Shedding Body Fat with Strength Training – Think BIG
If you read my Diet vs. Exercise post, you know the sad reality that exercise isn’t the prominent player in weight loss we once thought it was. But, that’s not to say it doesn’t help at all. Amongst all the other benefits it provides, exercise does contribute to an overall weight management (fat loss) program. But, not all exercises are equally effective. If your main goal is to lose body fat and you’re lifting weights – think BIG!

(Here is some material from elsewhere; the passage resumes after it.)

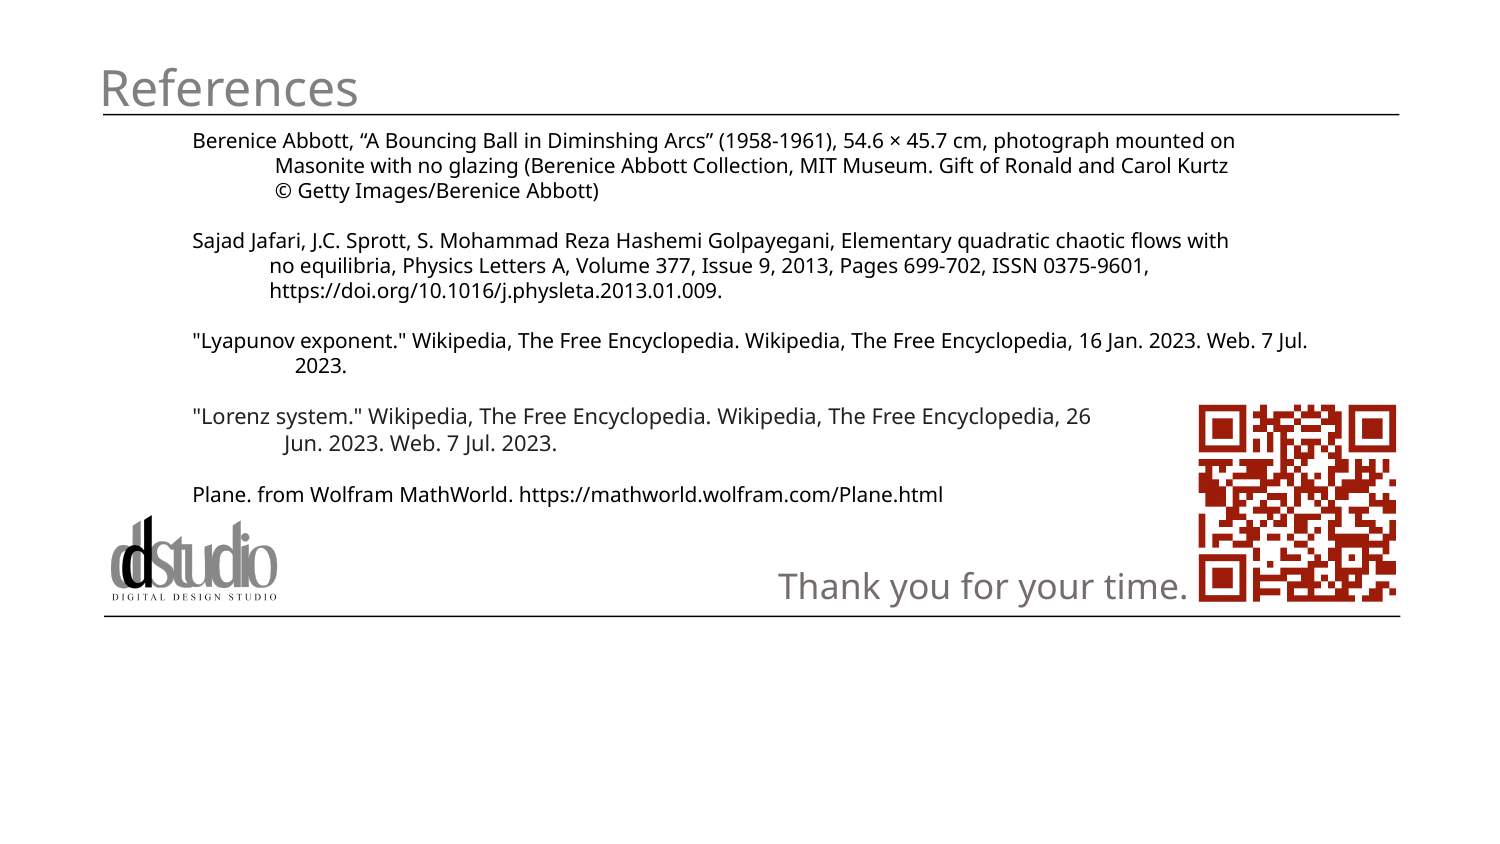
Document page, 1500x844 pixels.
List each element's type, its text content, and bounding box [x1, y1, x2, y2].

Thinking big means using exercises that pull lots of muscles into play. Big, multi-joint movements demand more energy and give you a greater metabolic shake up. What are big exercises? Squat and deadlift variations / combinations, rows, pushups, and pull-ups are all big movements that get lots of muscle working. Stringing big exercises that work different areas into circuits is even more effective since it demands high energy work for longer than just one set. A great full body circuit looks something like this:
- Squat to overhead press
- Pulley row
- Stability ball leg curl
Don’t be misled into believing that you need small isolation exercises or a lot of machines targeting single muscles. Exercises like biceps curls and triceps extensions will do next to nothing for your overall goal of losing weight – they just don’t use enough muscle. Besides, rows, pull-ups (or pull downs) and pushups all give those muscles plenty of work. And sitting on a machine (or lying down) to do strength training doesn’t make sense compared to standing and making all your support muscles work.
Bottom line – get on your feet, engage lots of muscles and keep moving.